• [Goal of the exercise] Transcribe the listing below exactly, leaving out each image.

• [Data for analysis]
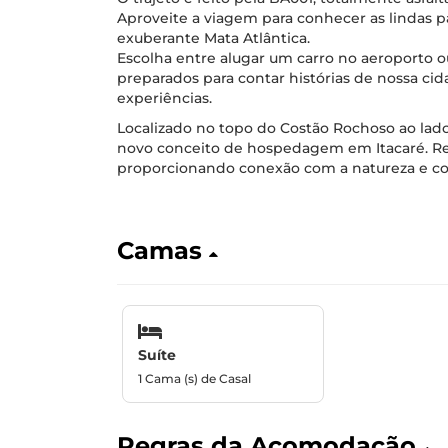
Aproveite a viagem para conhecer as lindas pa
exuberante Mata Atlântica.
Escolha entre alugar um carro no aeroporto o
preparados para contar histórias de nossa ci
experiências.
Localizado no topo do Costão Rochoso ao lad
novo conceito de hospedagem em Itacaré. Ref
proporcionando conexão com a natureza e com
Camas
Suíte
1 Cama (s) de Casal
Regras da Acomodação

• [Written response]
Aproveite a viagem para conhecer as lindas pa
exuberante Mata Atlântica.
Escolha entre alugar um carro no aeroporto o
preparados para contar histórias de nossa ci
experiências.
Localizado no topo do Costão Rochoso ao lad
novo conceito de hospedagem em Itacaré. Ref
proporcionando conexão com a natureza e com
Camas
Suíte
1 Cama (s) de Casal
Regras da Acomodação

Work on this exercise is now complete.